Adjustments when ParentCo acquires remaining stake in an associate?
Hey guys, a quick one - anyone kind enough to help on the below scenario please? Thanks!
AssociateCo has assets $100, liabilities $20, equity $80.
As of last years close, ParentCo owns 40% stake in AssociateCo, i.e. 'investment in associate' BS item worth 40%*$80=$32.
Now ParentCo buys remaining stake (ie. stake worth $48) for say $60, all cash.
Can anyone point me in the right direction on how to make adjustments to the ParentCo statements? In particular, how to adjust the 'investment in associate' BS line item (assume you zero out?), calculate goodwill, calculate new assets, calculate new liabilities, and how to calculate chnages to equity for ParentCo.
If there's limited BS info on AssociateCo (ie. just have the three numbers for A, L, E) then is the best solution to just create a new A line item 'AssociateCo Assets', a new L line item 'AssociateCo Liabilities', a new E line item 'AssociateCo equity'?
Thanks!
I'm sure there is a formal accounting process and CPA bojangles somebody else can speak to, but this is how I would think about it.
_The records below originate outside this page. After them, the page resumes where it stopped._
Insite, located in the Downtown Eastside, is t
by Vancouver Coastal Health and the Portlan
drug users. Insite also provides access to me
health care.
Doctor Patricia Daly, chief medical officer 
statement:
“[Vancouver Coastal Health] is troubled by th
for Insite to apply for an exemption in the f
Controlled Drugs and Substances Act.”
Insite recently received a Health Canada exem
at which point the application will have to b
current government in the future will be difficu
Minority Investment Asset = $32 Purchase Price of AssociateCo = $80
(1) ParentCo sells minority investment in AssociateCo. Plus $32 cash, less $32 minority investment asset (2) ParentCo acquires AssociateCo for $60 and finances w/ equity. Less $60 cash.
(3) Because this is a stock sale, you normally keep the existing balance sheet book values for AssociateCo and then just sum up the balance sheets.
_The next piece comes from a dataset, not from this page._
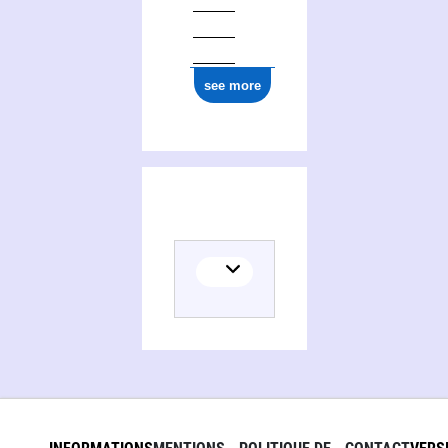
see more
(4) You bought the company for $80 and the net book value is $80 so you won't generate any goodwill in this transaction.
(4) If the net book value for AssociateCo were less than the purchsae price, you could do a 338 election. This means it's a deemed asset sale for the seller and they will pay double taxation in a c-corp but you could revalue the assets of the acquired entity up to a maximum of the purchsae price. You can basically allocate stuff however you want (slight exageration maybe) just as long as you don't exceed the purchsae price. If you allocate less than the purchase price, than you generate goodwill.
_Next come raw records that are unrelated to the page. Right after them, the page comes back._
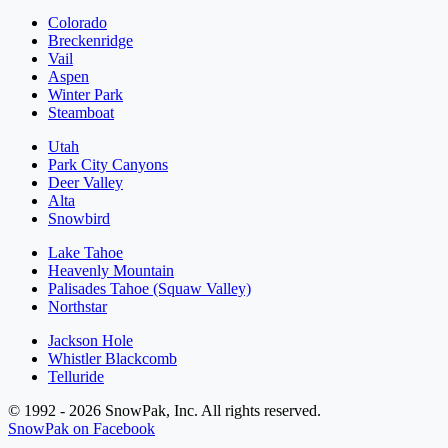
Colorado
Breckenridge
Vail
Aspen
Winter Park
Steamboat
Utah
Park City Canyons
Deer Valley
Alta
Snowbird
Lake Tahoe
Heavenly Mountain
Palisades Tahoe (Squaw Valley)
Northstar
Jackson Hole
Whistler Blackcomb
Telluride
© 1992 - 2026 SnowPak, Inc. All rights reserved.
SnowPak on Facebook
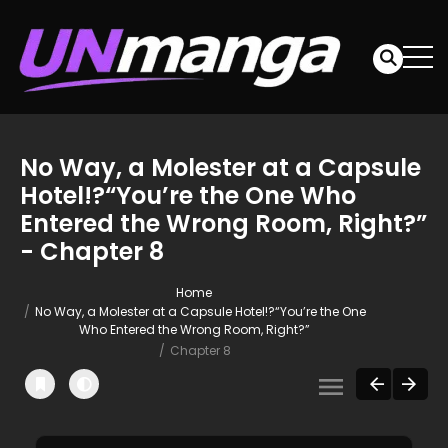
No Way, a Molester at a Capsule
Hotel!?“You’re the One Who
Entered the Wrong Room, Right?”
- Chapter 8
Home
No Way, a Molester at a Capsule Hotel!?“You’re the One
Who Entered the Wrong Room, Right?”
Chapter 8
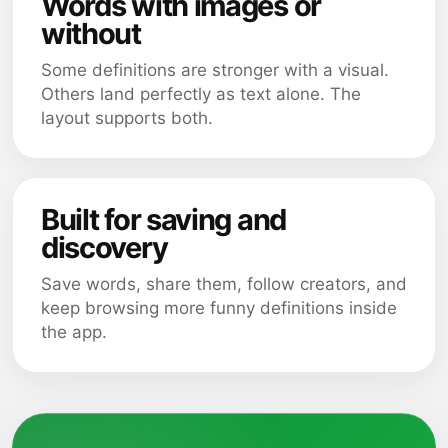
Words with images or
without
Some definitions are stronger with a visual.
Others land perfectly as text alone. The
layout supports both.
Built for saving and
discovery
Save words, share them, follow creators, and
keep browsing more funny definitions inside
the app.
...Not sure if that answers the question or not. ... the other answer could be: "just add the pre-transaction balance sheets for ParentCo and AssociateCo. Subtract out the cash purchase. Remove the minority investment asset just like you'd sell any other fixed asset (+cash from sale, less the asset sold).
Thanks a lot!
Perhaps I'm misunderstanding... you say in (2) ParentCo acquires AssociateCo for $60, however just want to check a few things. Realise it's the weekend so very kind...
I like the last comment, as really aiming for simplicity! However if you take out the associate investment, then just buy the whole AssociateCo, what purchase price would you use? As they are actually paying a premium for the 60% stake of AssociateCo they didn't own, but don't need to pay any premium for the 40% they already own. The premium they pay for the remaining stake (i.e.paying $60 for the $48 of equity) seems to suggest there'd be some goodwill? Think I'm just really misunderstanding.. thanks again.
Anyone any thoughts? Sorry is a bit urgent! Thanks all!